Extrait retenu -
---+---
15L’équation serait quelque chose comme : « Les Mots sont à L’Être et le néant ce que Stendhal est à Descartes » ; ou « ce que l’écriture littéraire est à l’écriture philosophique ». Mais les choses, on le sait bien, ne sont pas si simples. Non seulement parce que l’écriture philosophique n’est jamais garantie contre l’équivocité : celle de L’Être et le néant accueille, indûment mais fatalement, « des phrases d’ordre littéraire » [11] ; mais aussi parce que, symétriquement, la singularité que Les Mots cherchent à fixer dans un langage feuilleté se résout finalement en une universalité univoque et désenchantée ; ou, si l’on veut, parce que l’homme des Mots est « tout l’homme ». Et de fait Stendhal, l’homme des romans presque explicitement impliqués, est aussi l’homme de l’égotisme, de la dictée – d’une dictée qu’on imagine joyeuse et spontanée ; quant à Descartes, philosophe en première personne, il est épris de poésie autant que de certitudes [12], et cet éclectisme explique peut-être les dix-huit ans (1619-1637) qu’il mit pour trouver la formule poétique de son Discours. Stendhal, romancier assez peu laborieux, est à Descartes, philosophe narrateur, poéticien inquiet et scrupuleux, ce que Descartes est à Stendhal : son envers pas tout à fait symétrique, son infirmation vive et urgente. Mieux : Stendhal est à Descartes ce que Sartre est à Sartre.
16S’entretenant avec Michel Contat, Sartre déplore précisément la contrainte, à quoi le réduit sa quasi-cécité, de s’en remettre désormais à une sorte de pratique orale de l’écriture – pratique presque stendhalienne, en un sens, en tout cas volontiers, et même décidément autobiographique. S’il y a un impensé de Sartre en matière d’écriture, c’est dans ces parages, me semble-t-il, qu’il faut le chercher, le « tremblé » des références, leur indécision – sinon leur approximation –, la diversité des pratiques enfin, permettant la liaison en vue de laquelle elles sont convoquées.
17Le travail générique de Sartre (travail inquiet, inlassable, considérable, et dont les implications, je le crois, restent à évaluer) serait donc l’indice le moins douteux de l’impensable conjonction.
---+---
Lignes présentées -
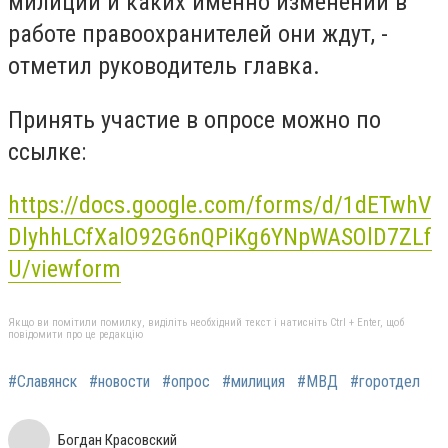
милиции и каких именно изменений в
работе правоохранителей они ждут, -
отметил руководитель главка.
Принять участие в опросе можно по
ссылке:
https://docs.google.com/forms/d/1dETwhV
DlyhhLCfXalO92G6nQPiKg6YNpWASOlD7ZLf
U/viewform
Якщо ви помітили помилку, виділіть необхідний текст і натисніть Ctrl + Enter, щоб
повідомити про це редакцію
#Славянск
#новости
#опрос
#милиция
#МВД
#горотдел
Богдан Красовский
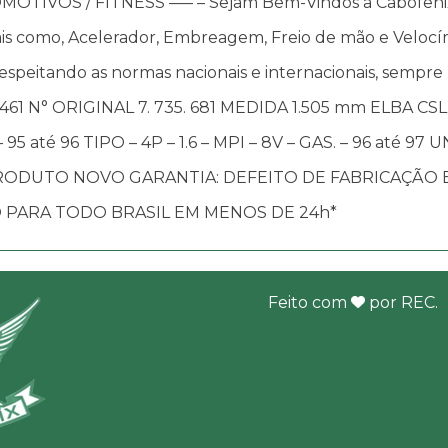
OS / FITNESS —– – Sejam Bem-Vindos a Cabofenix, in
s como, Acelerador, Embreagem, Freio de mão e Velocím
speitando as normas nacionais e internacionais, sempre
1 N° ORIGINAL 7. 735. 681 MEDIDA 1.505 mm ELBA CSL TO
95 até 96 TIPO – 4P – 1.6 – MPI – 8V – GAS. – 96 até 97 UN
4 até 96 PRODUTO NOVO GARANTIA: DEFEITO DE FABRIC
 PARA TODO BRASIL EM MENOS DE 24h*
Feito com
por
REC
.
---+---
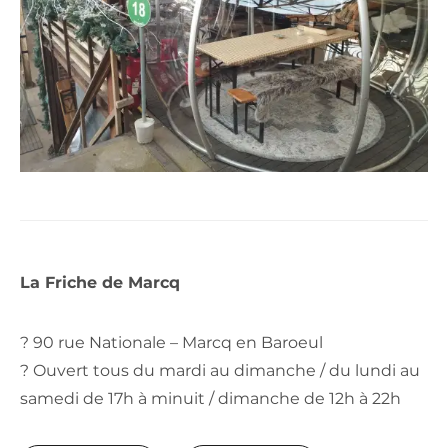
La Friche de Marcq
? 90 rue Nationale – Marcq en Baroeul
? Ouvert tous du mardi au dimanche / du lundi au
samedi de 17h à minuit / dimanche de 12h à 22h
---+---
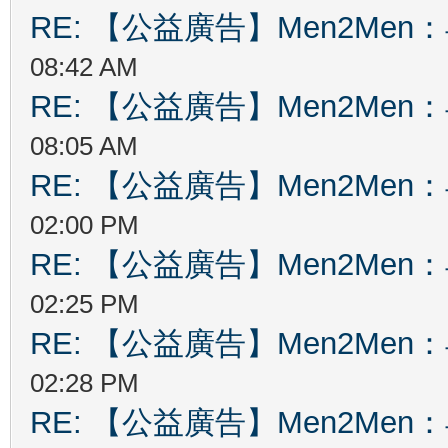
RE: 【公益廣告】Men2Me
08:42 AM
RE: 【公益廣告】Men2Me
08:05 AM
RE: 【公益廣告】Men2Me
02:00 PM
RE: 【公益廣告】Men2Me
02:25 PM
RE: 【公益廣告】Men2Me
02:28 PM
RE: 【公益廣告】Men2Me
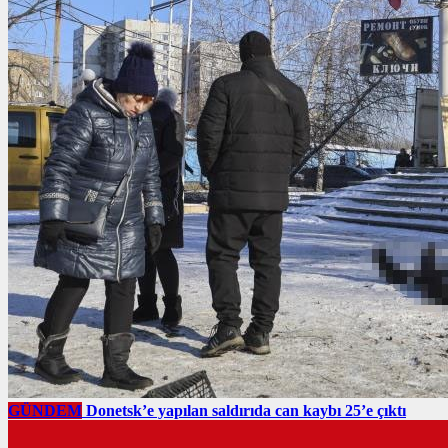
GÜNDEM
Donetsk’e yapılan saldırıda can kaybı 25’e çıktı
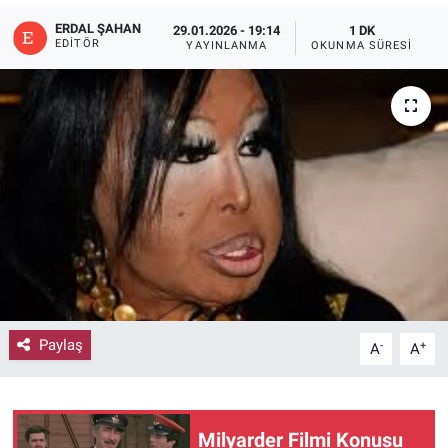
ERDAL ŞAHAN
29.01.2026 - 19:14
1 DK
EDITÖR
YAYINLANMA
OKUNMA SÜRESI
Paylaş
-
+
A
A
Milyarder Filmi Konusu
---+---
Consignes de travail -
(1) Reproduisez fidèlement, dans l'extrait sur Sartre et l'écriture, tout ce qui va de « 16S’entretenant avec Michel » jusqu'à « de l’impensable conjonction. ».
(2) Indiquez si chacune des affirmations suivantes s'accorde avec l'extrait sur Sartre et l'écriture. Répondez par oui ou par non, puis citez exactement les mots décisifs du texte.
(a) Descartes a mis dix-huit ans à trouver la formule poétique de son Discours.
(b) L'écriture de L'Être et le néant est exempte de toute phrase d'ordre littéraire.
(c) Dans son entretien avec Michel Contat, Sartre se félicite de devoir recourir à une pratique orale de l'écriture.
(3) Rédigez la suite de l'extrait sur Sartre et l'écriture à partir de sa dernière phrase.

Corrigé de l'exercice -
(1)
16S’entretenant avec Michel Contat, Sartre déplore précisément la contrainte, à quoi le réduit sa quasi-cécité, de s’en remettre désormais à une sorte de pratique orale de l’écriture – pratique presque stendhalienne, en un sens, en tout cas volontiers, et même décidément autobiographique. S’il y a un impensé de Sartre en matière d’écriture, c’est dans ces parages, me semble-t-il, qu’il faut le chercher, le « tremblé » des références, leur indécision – sinon leur approximation –, la diversité des pratiques enfin, permettant la liaison en vue de laquelle elles sont convoquées.
17Le travail générique de Sartre (travail inquiet, inlassable, considérable, et dont les implications, je le crois, restent à évaluer) serait donc l’indice le moins douteux de l’impensable conjonction.

(2)
(a) Oui : « cet éclectisme explique peut-être les dix-huit ans (1619-1637) qu’il mit pour trouver la formule poétique de son Discours ».
(b) Non : « celle de L’Être et le néant accueille, indûment mais fatalement, « des phrases d’ordre littéraire » ».
(c) Non : « Sartre déplore précisément la contrainte, à quoi le réduit sa quasi-cécité, de s’en remettre désormais à une sorte de pratique orale de l’écriture ».

(3)
18Partons de La Nausée. Il ne s’agirait pas tant, dans la perspective qui est la mienne, de chercher à mesurer l’implication de la philosophie dans la trame romanesque que de mettre cette intrication avec une autre plus résolue, qui a les genres (leur frontière, leur nature, leur légitimité) pour matière et souci. Roquentin, il faut le rappeler, est un diariste : le genre qu’il pratique est apparenté à l’autobiographie ; son pronom d’usage est la première personne du singulier ; et son aventure, certes, est singulière. Sans qu’on puisse en déduire – tout est là, évidemment – que l’universel lui soit du tout indifférent ni étranger. Cette première personne, à la fois propos et obstacle, visée et entrave, est pour le philosophe Sartre le pronom de la plus grande – et sans doute de la plus préoccupante – ambiguïté. Le livre dans son ensemble retrace, à la première personne, le trajet de quelqu’un qui renonce à son projet initial de reconstituer la vie d’un personnage historique (le marquis de Rollebon), pour entreprendre un récit d’un autre genre : un roman. Or, si la biographie de Rollebon est impossible c’est précisément que la première personne la menace en chacun de ses lieux : « Ce sont des hypothèses honnêtes et qui rendent compte des faits, dit Roquentin à propos de ses reconstitutions historiques ; mais je sens bien qu’elles viennent de moi, qu’elles sont tout simplement une manière d’unifier mes connaissances […] J’ai l’impression de faire un travail de pure imagination. Encore suis-je bien sûr que des personnages de roman auraient l’air plus vrais [13]. »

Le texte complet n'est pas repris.